Exclude images, then output the remaining data verbatim.

.....

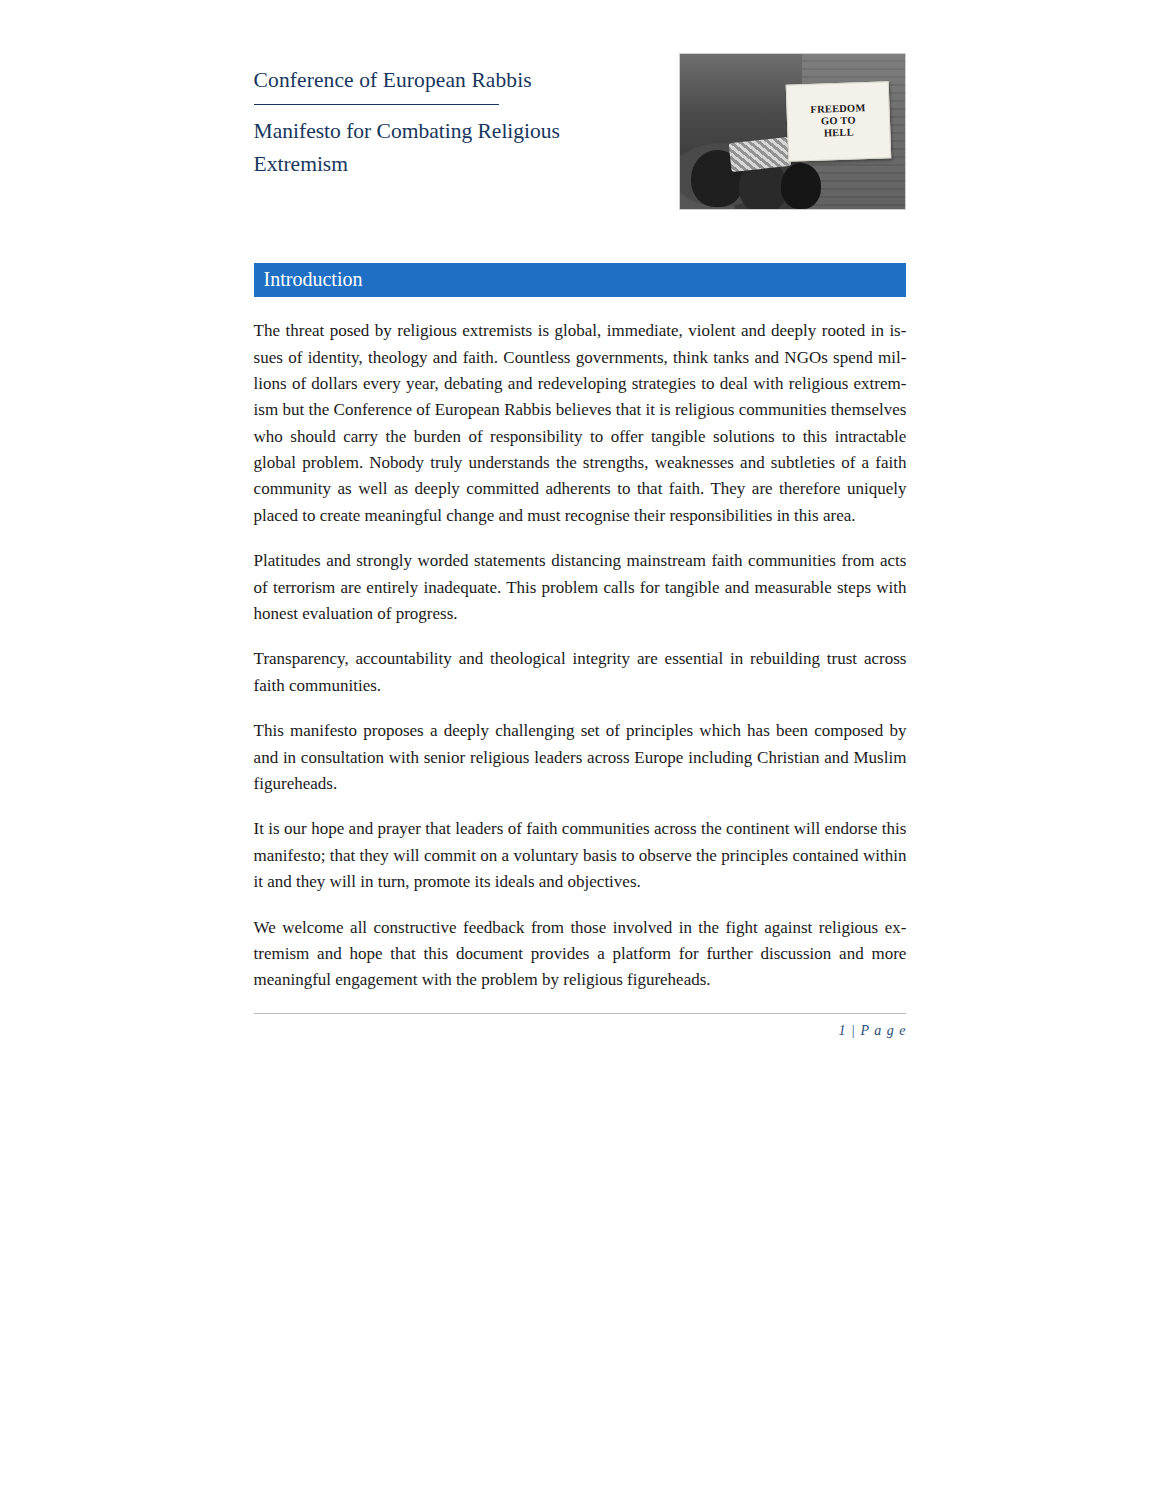Conference of European Rabbis
Manifesto for Combating Religious Extremism
FREEDOM
GO TO
HELL
Introduction
The threat posed by religious extremists is global, immediate, violent and deeply rooted in issues of identity, theology and faith. Countless governments, think tanks and NGOs spend millions of dollars every year, debating and redeveloping strategies to deal with religious extremism but the Conference of European Rabbis believes that it is religious communities themselves who should carry the burden of responsibility to offer tangible solutions to this intractable global problem. Nobody truly understands the strengths, weaknesses and subtleties of a faith community as well as deeply committed adherents to that faith. They are therefore uniquely placed to create meaningful change and must recognise their responsibilities in this area.
Platitudes and strongly worded statements distancing mainstream faith communities from acts of terrorism are entirely inadequate. This problem calls for tangible and measurable steps with honest evaluation of progress.
Transparency, accountability and theological integrity are essential in rebuilding trust across faith communities.
This manifesto proposes a deeply challenging set of principles which has been composed by and in consultation with senior religious leaders across Europe including Christian and Muslim figureheads.
It is our hope and prayer that leaders of faith communities across the continent will endorse this manifesto; that they will commit on a voluntary basis to observe the principles contained within it and they will in turn, promote its ideals and objectives.
We welcome all constructive feedback from those involved in the fight against religious extremism and hope that this document provides a platform for further discussion and more meaningful engagement with the problem by religious figureheads.
1 | P a g e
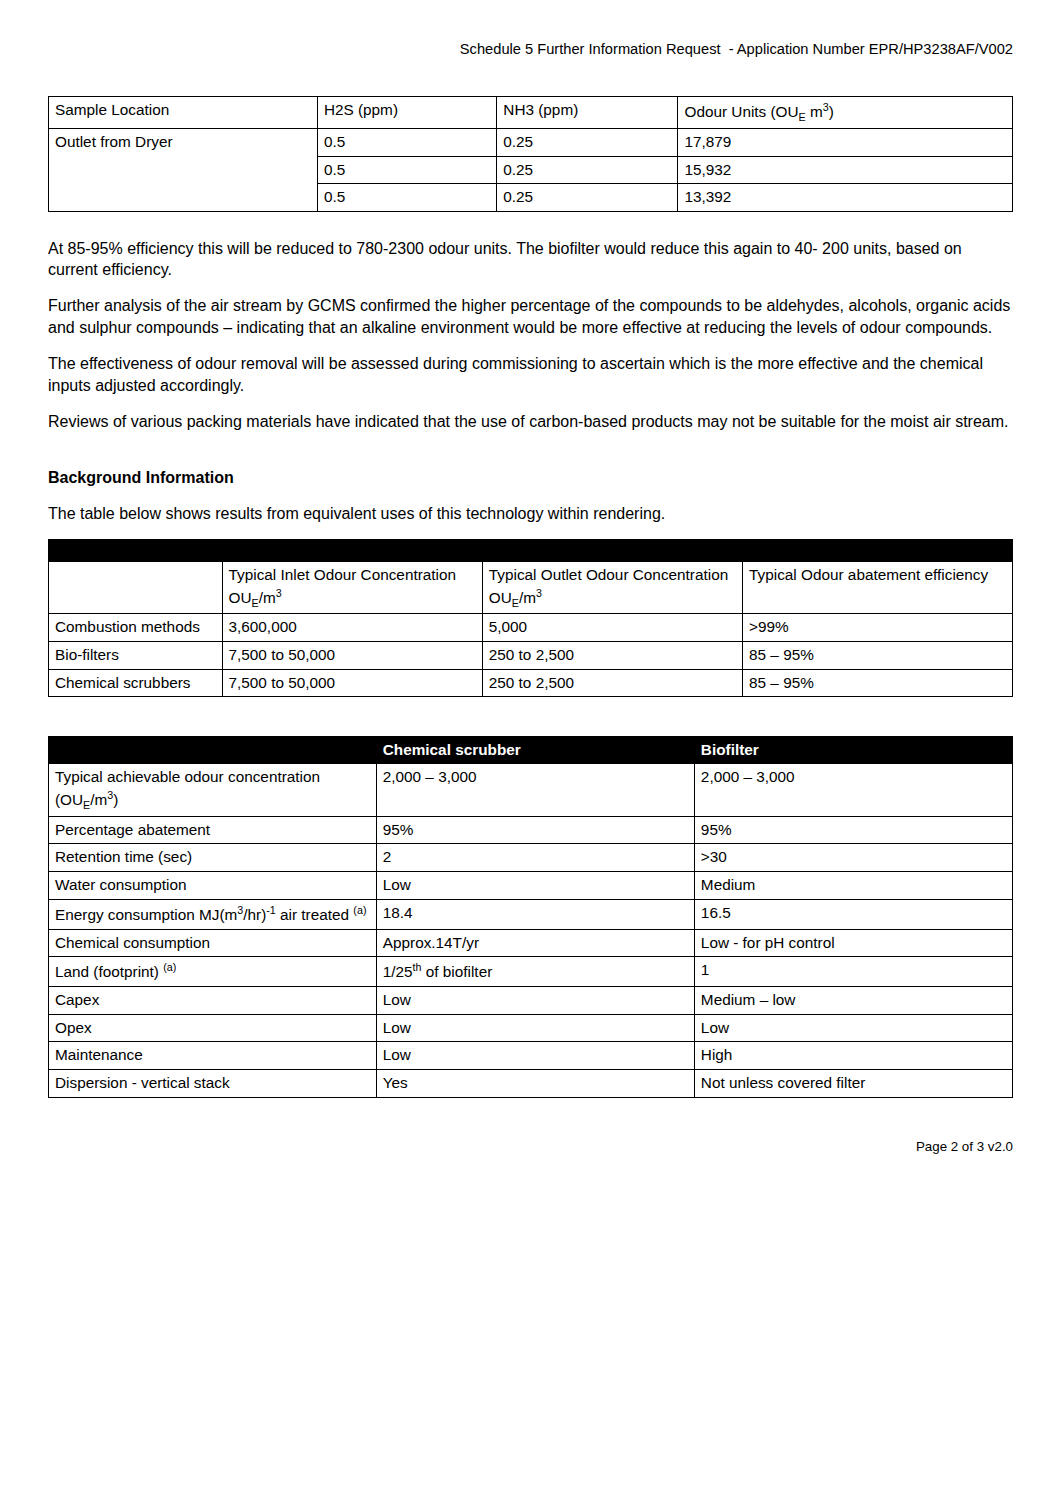Schedule 5 Further Information Request - Application Number EPR/HP3238AF/V002
| Sample Location | H2S (ppm) | NH3 (ppm) | Odour Units (OU E m 3 ) |
| Outlet from Dryer | 0.5 | 0.25 | 17,879 |
| 0.5 | 0.25 | 15,932 |
| 0.5 | 0.25 | 13,392 |
At 85-95% efficiency this will be reduced to 780-2300 odour units. The biofilter would reduce this again to 40- 200 units, based on current efficiency.
Further analysis of the air stream by GCMS confirmed the higher percentage of the compounds to be aldehydes, alcohols, organic acids and sulphur compounds – indicating that an alkaline environment would be more effective at reducing the levels of odour compounds.
The effectiveness of odour removal will be assessed during commissioning to ascertain which is the more effective and the chemical inputs adjusted accordingly.
Reviews of various packing materials have indicated that the use of carbon-based products may not be suitable for the moist air stream.
Background Information
The table below shows results from equivalent uses of this technology within rendering.
| | Typical Inlet Odour Concentration OU E /m 3 | Typical Outlet Odour Concentration OU E /m 3 | Typical Odour abatement efficiency |
| Combustion methods | 3,600,000 | 5,000 | >99% |
| Bio-filters | 7,500 to 50,000 | 250 to 2,500 | 85 – 95% |
| Chemical scrubbers | 7,500 to 50,000 | 250 to 2,500 | 85 – 95% |
| | Chemical scrubber | Biofilter |
| Typical achievable odour concentration (OU E /m 3 ) | 2,000 – 3,000 | 2,000 – 3,000 |
| Percentage abatement | 95% | 95% |
| Retention time (sec) | 2 | >30 |
| Water consumption | Low | Medium |
| Energy consumption MJ(m 3 /hr) -1 air treated (a) | 18.4 | 16.5 |
| Chemical consumption | Approx.14T/yr | Low - for pH control |
| Land (footprint) (a) | 1/25 th of biofilter | 1 |
| Capex | Low | Medium – low |
| Opex | Low | Low |
| Maintenance | Low | High |
| Dispersion - vertical stack | Yes | Not unless covered filter |
Page 2 of 3 v2.0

.....

- [Your response]:
Conference of European Rabbis
Manifesto for Combating Religious Extremism
FREEDOM
GO TO
HELL
Introduction
The threat posed by religious extremists is global, immediate, violent and deeply rooted in issues of identity, theology and faith. Countless governments, think tanks and NGOs spend millions of dollars every year, debating and redeveloping strategies to deal with religious extremism but the Conference of European Rabbis believes that it is religious communities themselves who should carry the burden of responsibility to offer tangible solutions to this intractable global problem. Nobody truly understands the strengths, weaknesses and subtleties of a faith community as well as deeply committed adherents to that faith. They are therefore uniquely placed to create meaningful change and must recognise their responsibilities in this area.
Platitudes and strongly worded statements distancing mainstream faith communities from acts of terrorism are entirely inadequate. This problem calls for tangible and measurable steps with honest evaluation of progress.
Transparency, accountability and theological integrity are essential in rebuilding trust across faith communities.
This manifesto proposes a deeply challenging set of principles which has been composed by and in consultation with senior religious leaders across Europe including Christian and Muslim figureheads.
It is our hope and prayer that leaders of faith communities across the continent will endorse this manifesto; that they will commit on a voluntary basis to observe the principles contained within it and they will in turn, promote its ideals and objectives.
We welcome all constructive feedback from those involved in the fight against religious extremism and hope that this document provides a platform for further discussion and more meaningful engagement with the problem by religious figureheads.
1 | P a g e
Schedule 5 Further Information Request - Application Number EPR/HP3238AF/V002
| Sample Location | H2S (ppm) | NH3 (ppm) | Odour Units (OU E m 3 ) |
| Outlet from Dryer | 0.5 | 0.25 | 17,879 |
| 0.5 | 0.25 | 15,932 |
| 0.5 | 0.25 | 13,392 |
At 85-95% efficiency this will be reduced to 780-2300 odour units. The biofilter would reduce this again to 40- 200 units, based on current efficiency.
Further analysis of the air stream by GCMS confirmed the higher percentage of the compounds to be aldehydes, alcohols, organic acids and sulphur compounds – indicating that an alkaline environment would be more effective at reducing the levels of odour compounds.
The effectiveness of odour removal will be assessed during commissioning to ascertain which is the more effective and the chemical inputs adjusted accordingly.
Reviews of various packing materials have indicated that the use of carbon-based products may not be suitable for the moist air stream.
Background Information
The table below shows results from equivalent uses of this technology within rendering.
| | Typical Inlet Odour Concentration OU E /m 3 | Typical Outlet Odour Concentration OU E /m 3 | Typical Odour abatement efficiency |
| Combustion methods | 3,600,000 | 5,000 | >99% |
| Bio-filters | 7,500 to 50,000 | 250 to 2,500 | 85 – 95% |
| Chemical scrubbers | 7,500 to 50,000 | 250 to 2,500 | 85 – 95% |
| | Chemical scrubber | Biofilter |
| Typical achievable odour concentration (OU E /m 3 ) | 2,000 – 3,000 | 2,000 – 3,000 |
| Percentage abatement | 95% | 95% |
| Retention time (sec) | 2 | >30 |
| Water consumption | Low | Medium |
| Energy consumption MJ(m 3 /hr) -1 air treated (a) | 18.4 | 16.5 |
| Chemical consumption | Approx.14T/yr | Low - for pH control |
| Land (footprint) (a) | 1/25 th of biofilter | 1 |
| Capex | Low | Medium – low |
| Opex | Low | Low |
| Maintenance | Low | High |
| Dispersion - vertical stack | Yes | Not unless covered filter |
Page 2 of 3 v2.0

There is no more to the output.